Thursday, November 05, 2009

Why ERP Is Still So Hard

September 9, 2009 from ComputerWorld – “Steve Berg knows what intense pain feels like: The man has been Tasered, in fact-not because he ran afoul of the law, but as VP of IT at Taser International he's partaken in a corporate rite of passage. "It's the worst five seconds of your life," he says. "You cannot move."

Like other IT execs, he also knows pain and suffering as it relates to ERP-from vendor selection and licensing negotiations, to implementation and change management, followed by upgrades and integration. And as he and many other IT leaders have come to know, ERP-induced pain can last much, much longer than a mere five seconds.

Taser's attempt to wrap an ERP package around its corporate processes sounds eerily similar to most companies' experiences. The "before" picture: A mélange of disparate systems that didn't talk to each other and a good deal of "paper pushing" between the systems, Berg says. "When you don't have a centrally managed technology environment," he says, "things can get overly complicated very quickly."

Executives had sought a unified system so that Taser "could do a complete workflow throughout the company without having to run redundant systems that don't communicate," he says. That was 2004. Microsoft's Dynamics AX was eventually selected. And again, like many companies, Taser decided to customize its chosen ERP package to meet the business processes that it already followed. "So rather than take an ERP system-which supposedly out-of-the-box has, say, an accounts receivable [process], with best practices that are inherent to the system, we decided...to modify AX to work like this other application because users were comfortable with it," he says, "and they didn't want to change…"

180 View – You can imagine the rest.
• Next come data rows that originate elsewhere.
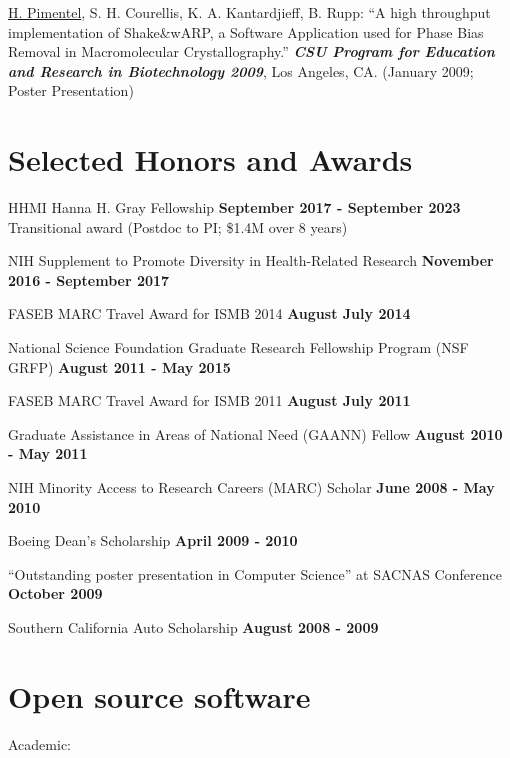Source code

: \documentclass[overlapped]{res}
\begin{document}
\begin{resume}
\underline{H. Pimentel}, S. H. Courellis, K. A. Kantardjieff, B. Rupp:
``A high throughput implementation of Shake\&wARP, a Software
Application used for Phase Bias Removal in Macromolecular
Crystallography.'' {\bf \emph{CSU Program for Education and Research
   in Biotechnology 2009}}, Los Angeles, CA. (January 2009; Poster Presentation)

\newpage

\section{\sc Selected Honors and Awards}

HHMI Hanna H. Gray Fellowship \hfill {\bf September 2017 - September 2023}\\
Transitional award (Postdoc to PI; \$1.4M over 8 years)

NIH Supplement to Promote Diversity in Health-Related Research \hfill {\bf November 2016 - September 2017}

FASEB MARC Travel Award for ISMB 2014 \hfill {\bf August
  July 2014}

National Science Foundation Graduate Research Fellowship Program (NSF GRFP)
\hfill {\bf August 2011 - May 2015}

FASEB MARC Travel Award for ISMB 2011 \hfill {\bf August
  July 2011}

Graduate Assistance in Areas of National Need (GAANN) Fellow \hfill {\bf August
  2010 - May 2011}

NIH Minority Access to Research Careers (MARC) Scholar \hfill {\bf
  June 2008 - May 2010}

Boeing Dean's Scholarship \hfill {\bf April 2009 - 2010}

``Outstanding poster presentation in Computer Science'' at SACNAS
Conference \hfill {\bf October 2009}

Southern California Auto Scholarship \hfill {\bf August 2008 - 2009}

\section{\sc Open source software}

Academic:


\end{resume}
\end{document}
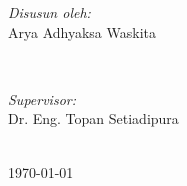 \begin{titlepage}
 

\begin{minipage}{0.4\textwidth}
\begin{flushleft} \large
\emph{Disusun oleh:}\\
Arya Adhyaksa Waskita
\end{flushleft}
\end{minipage}
~
\begin{minipage}{0.4\textwidth}
\begin{flushright} \large
\emph{Supervisor:} \\
Dr. Eng. Topan Setiadipura
\end{flushright}
\end{minipage}\\[4cm]



{\large \today}\\[3cm] %
 

\vfill %

\end{titlepage}

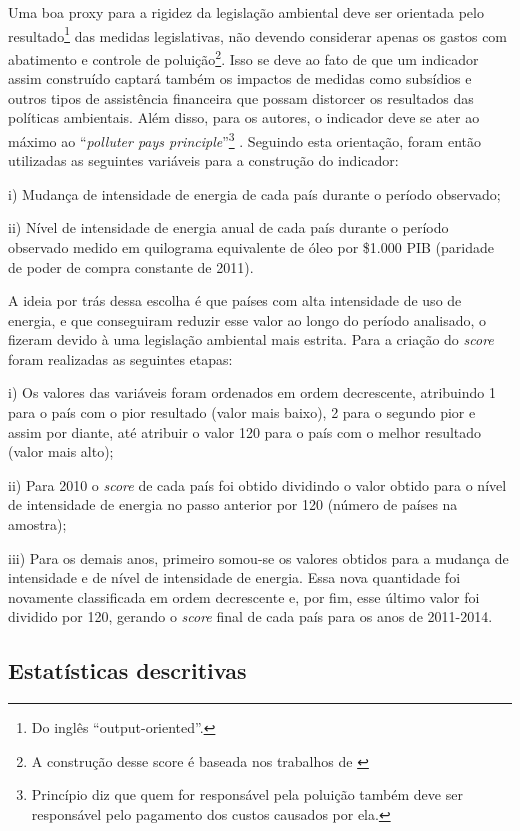 Uma boa proxy para a rigidez da legislação ambiental deve ser orientada pelo resultado\footnote{Do inglês “output-oriented”.}  das medidas legislativas, não devendo considerar apenas os gastos com abatimento e controle de poluição\footnote{A construção desse score é baseada nos trabalhos de \cite{VanBeers1997, Tobey1990}}. Isso se deve ao fato de que um indicador assim construído captará também os impactos de medidas como subsídios e outros tipos de assistência financeira que possam distorcer os resultados das políticas ambientais. Além disso, para os autores, o indicador deve se ater ao máximo ao “\textit{polluter pays principle}”\footnote{Princípio diz que quem for responsável pela poluição também deve ser responsável pelo pagamento dos custos causados por ela.} . Seguindo esta orientação, foram então utilizadas as seguintes variáveis para a construção do indicador:

i) Mudança de intensidade de energia de cada país durante o período observado;

ii) Nível de intensidade de energia anual de cada país durante o período observado medido em quilograma equivalente de óleo por \$1.000 PIB (paridade de poder de compra constante de 2011).

A ideia por trás dessa escolha é que países com alta intensidade de uso de energia, e que conseguiram reduzir esse valor ao longo do período analisado, o fizeram devido à uma legislação ambiental mais estrita. Para a criação do \textit{score} foram realizadas as seguintes etapas:

i) Os valores das variáveis foram ordenados em ordem decrescente, atribuindo 1 para o país com o pior resultado (valor mais baixo), 2 para o segundo pior e assim por diante, até atribuir o valor 120 para o país com o melhor resultado (valor mais alto);

ii) Para 2010 o \textit{score} de cada país foi obtido dividindo o valor obtido para o nível de intensidade de energia no passo anterior por 120 (número de países na amostra); 

iii) Para os demais anos, primeiro somou-se os valores obtidos para a mudança de intensidade e de nível de intensidade de energia. Essa nova quantidade foi novamente classificada em ordem decrescente e, por fim, esse último valor foi dividido por 120, gerando o \textit{score} final de cada país para os anos de 2011-2014.

\subsection{Estatísticas descritivas}

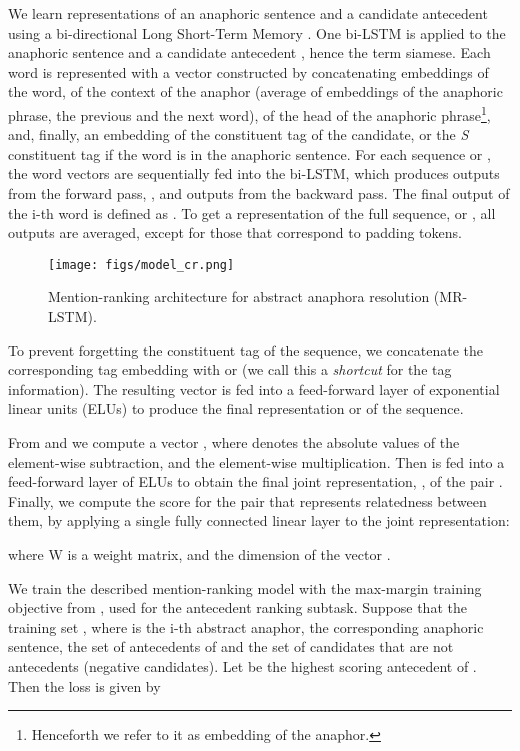\documentclass[11pt,letterpaper]{article}
\begin{document}
We learn representations of an anaphoric sentence  and a candidate antecedent  using a bi-directional
Long Short-Term Memory \cite{hochreiter1997long, Graves2005FramewisePC}.
One bi-LSTM is applied to the anaphoric sentence  and a candidate antecedent , hence the term siamese. Each word is represented with a vector 
constructed by concatenating embeddings of
the word, 
of the context of the anaphor (average of embeddings of the anaphoric phrase, the previous and the next word),
of the head of the anaphoric phrase\footnote{Henceforth we refer to it as embedding of the anaphor.}, and, finally,
an embedding of the constituent tag of the candidate, or 
the \textit{S} constituent tag if the word is in the anaphoric sentence.
For each sequence  or ,
the word vectors  are sequentially fed into the bi-LSTM, which produces outputs
from the forward pass, , and outputs  from the backward pass. The final output of the i-th word is defined as . To get a representation of 
the full sequence,  or ,  
all outputs are averaged, except for those that
correspond to padding tokens. 

\begin{figure}
\begin{center}
\texttt{[image: figs/model\_cr.png]}
\caption{Mention-ranking architecture for abstract anaphora resolution (MR-LSTM).}
\vspace*{-3mm}
\label{fig:architecture}
\end{center}
\end{figure}


To prevent forgetting 
the constituent tag of the sequence,
we concatenate the corresponding tag embedding with  or  (we call this a
\textit{shortcut} for the tag information). The resulting vector is fed into a feed-forward layer of exponential linear units (ELUs) \cite{Clevert2015FastAA} to produce the final representation  or  of the sequence. 

From  and  we compute a 
vector  \cite{Tai2015ImprovedSR}, where   denotes the absolute values of the element-wise subtraction, and   the element-wise multiplication. Then  is fed into a feed-forward layer of ELUs to obtain the final joint representation, , of the pair .
Finally, we compute the score for the pair  that represents relatedness between them, by applying a single fully connected linear layer to the joint representation:

where W is a  weight matrix, and  the dimension of the vector .

We train the described mention-ranking model with the 
max-margin training objective from \citet{wiseman2015learning}, used for the antecedent ranking subtask. 
Suppose that the training set , where  is the i-th abstract anaphor,  the corresponding anaphoric sentence,  the set of antecedents of  and  the set of candidates that are not antecedents (negative candidates). Let  be the highest scoring antecedent of . Then the loss is given by
\end{document}
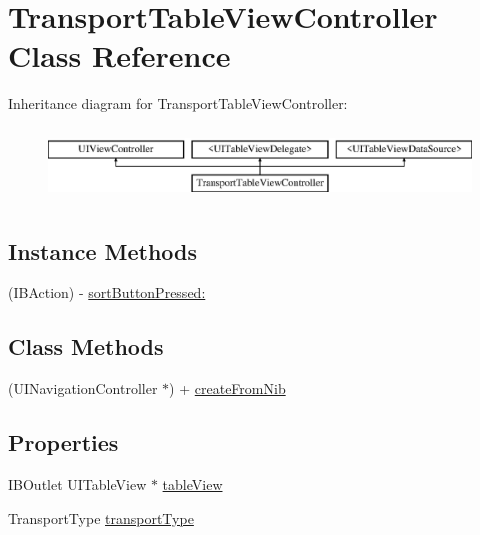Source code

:\hypertarget{interface_transport_table_view_controller}{}\section{Transport\+Table\+View\+Controller Class Reference}
\label{interface_transport_table_view_controller}
Inheritance diagram for Transport\+Table\+View\+Controller\+:\begin{figure}[H]
\begin{center}
\leavevmode
\includegraphics[height=1.975309cm]{interface_transport_table_view_controller}
\end{center}
\end{figure}
\subsection*{Instance Methods}
\begin{DoxyCompactItemize}
\item 
(I\+B\+Action) -\/ \hyperlink{interface_transport_table_view_controller_a73427941afd3f5313a888f666678255c}{sort\+Button\+Pressed\+:}
\end{DoxyCompactItemize}
\subsection*{Class Methods}
\begin{DoxyCompactItemize}
\item 
(U\+I\+Navigation\+Controller $\ast$) + \hyperlink{interface_transport_table_view_controller_a9d077e63ddb1f5ee89e70442d2ab540b}{create\+From\+Nib}
\end{DoxyCompactItemize}
\subsection*{Properties}
\begin{DoxyCompactItemize}
\item 
I\+B\+Outlet U\+I\+Table\+View $\ast$ \hyperlink{interface_transport_table_view_controller_a1785d3e6d819f19e324774d783e4019f}{table\+View}
\item 
Transport\+Type \hyperlink{interface_transport_table_view_controller_a30bd421cf096f28dff64432e92b0008e}{transport\+Type}
\end{DoxyCompactItemize}


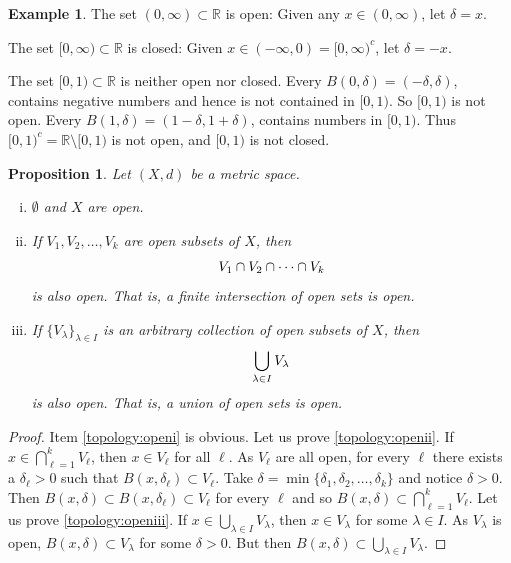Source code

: \documentclass[12pt,openany]{book}
\newcommand{\avoidbreak}{\postdisplaypenalty=100}
\newcommand{\R}{{\mathbb{R}}}
\theoremstyle{plain}
\newtheorem{prop}[thm]{Proposition}
\theoremstyle{remark}
\theoremstyle{definition}
\theoremstyle{exercise}
\theoremstyle{example}
\newtheorem{example}[thm]{Example}
\begin{document}
\begin{example}
The set $(0,\infty) \subset \R$ is open:  Given any $x \in (0,\infty)$,
let $\delta = x$.  %

The set $[0,\infty) \subset \R$ is closed:  Given $x \in (-\infty,0) =
{[0,\infty)}^c$,
let $\delta = -x$.  %

The set $[0,1) \subset \R$ is neither open nor closed.
Every $B(0,\delta) = (-\delta,\delta)$, contains negative
numbers and hence is not contained in $[0,1)$.  So $[0,1)$ is not open.
Every $B(1,\delta) = (1-\delta,1+\delta)$, contains
numbers in $[0,1)$.
Thus ${[0,1)}^c = \R \setminus
[0,1)$ is not open, and $[0,1)$ is not closed.
\end{example}

\begin{prop} \label{prop:topology:open}
Let $(X,d)$ be a metric space.
\begin{enumerate}[(i)]
\item \label{topology:openi} $\emptyset$ and $X$ are open.
\item \label{topology:openii} If $V_1, V_2, \ldots, V_k$ are open subsets of
$X$, then
\begin{equation*}
V_1 \cap V_2 \cap \cdots \cap V_k
\avoidbreak
\end{equation*}
is also open.  That is, a finite intersection of open sets is open.
\item \label{topology:openiii} If $\{ V_\lambda \}_{\lambda \in I}$ is
an arbitrary collection of open subsets of $X$, then
\begin{equation*}
\bigcup_{\lambda \in I} V_\lambda
\avoidbreak
\end{equation*}
is also open.  That is, a union of open sets is open.
\end{enumerate}
\end{prop}


\begin{proof}
Item \ref{topology:openi} is obvious.
%
Let us prove \ref{topology:openii}.
If $x \in \bigcap_{\ell=1}^k V_\ell$, then $x \in V_\ell$ for all $\ell$.
As $V_\ell$ are all open, for every $\ell$ there exists a $\delta_\ell > 0$ 
such that $B(x,\delta_\ell) \subset V_\ell$.  Take $\delta = \min \{
\delta_1,\delta_2,\ldots,\delta_k \}$ and notice $\delta > 0$.  Then
$B(x,\delta) \subset B(x,\delta_\ell) \subset V_\ell$ for every $\ell$ and so
$B(x,\delta) \subset \bigcap_{\ell=1}^k V_\ell$.
%
Let us prove \ref{topology:openiii}.
If $x \in \bigcup_{\lambda \in I} V_\lambda$, then $x \in V_\lambda$ for some
$\lambda \in I$.
As $V_\lambda$ is open,
$B(x,\delta) \subset V_\lambda$
for some $\delta > 0$.
But then $B(x,\delta) \subset \bigcup_{\lambda \in I} V_\lambda$.
\end{proof}
\end{document}
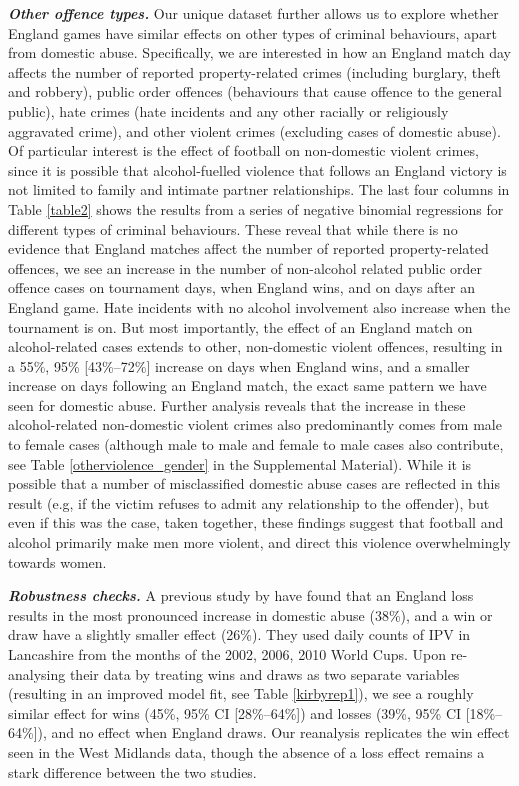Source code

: \documentclass[12pt, a4paper]{article}
\begin{document}
\textbf{\textit{Other offence types.}} Our unique dataset further allows us to explore whether England games have similar effects on other types of criminal behaviours, apart from domestic abuse. Specifically, we are interested in how an England match day affects the number of reported property-related crimes (including burglary, theft and robbery), public order offences (behaviours that cause offence to the general public), hate crimes (hate incidents and any other racially or religiously aggravated crime), and other violent crimes (excluding cases of domestic abuse). Of particular interest is the effect of football on non-domestic violent crimes, since it is possible that alcohol-fuelled violence that follows an England victory is not limited to family and intimate partner relationships. The last four columns in Table \ref{table2} shows the results from a series of negative binomial regressions for different types of criminal behaviours. These reveal that while there is no evidence that England matches affect the number of reported property-related offences, we see an increase in the number of non-alcohol related public order offence cases on tournament days, when England wins, and on days after an England game. Hate incidents with no alcohol involvement also increase when the tournament is on. But most importantly, the effect of an England match on alcohol-related cases extends to other, non-domestic violent offences, resulting in a 55\%, 95\% [43\%--72\%] increase on days when England wins, and a smaller increase on days following an England match, the exact same pattern we have seen for domestic abuse. Further analysis reveals that the increase in these alcohol-related non-domestic violent crimes also predominantly comes from male to female cases (although male to male and female to male cases also contribute, see Table \ref{otherviolence_gender} in the Supplemental Material). While it is possible that a number of misclassified domestic abuse cases are reflected in this result (e.g, if the victim refuses to admit any relationship to the offender), but even if this was the case, taken together, these findings suggest that football and alcohol primarily make men more violent, and direct this violence overwhelmingly towards women.

\textbf{\textit{Robustness checks.}} A previous study by  have found that an England loss results in the most pronounced increase in domestic abuse (38\%), and a win or draw have a slightly smaller effect (26\%). They used daily counts of IPV in Lancashire from the months of the 2002, 2006, 2010 World Cups. Upon re-analysing their data by treating wins and draws as two separate variables (resulting in an improved model fit, see Table \ref{kirbyrep1}), we see a roughly similar effect for wins (45\%, 95\% CI [28\%--64\%]) and losses (39\%, 95\% CI [18\%--64\%]), and no effect when England draws. Our reanalysis replicates the win effect seen in the West Midlands data, though the absence of a loss effect remains a stark difference between the two studies.
\end{document}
What’s wrong with this picture? It should jump off the page that it should be unacceptable to customize a system to work like their old application ‘because users were comfortable with it.” There is no business case for this customization. The entire project also smacks of being run by IT because the main problem discussed is lack of a “centrally managed technology environment.” ERP is not hard because of ERP but because of who is implementing it.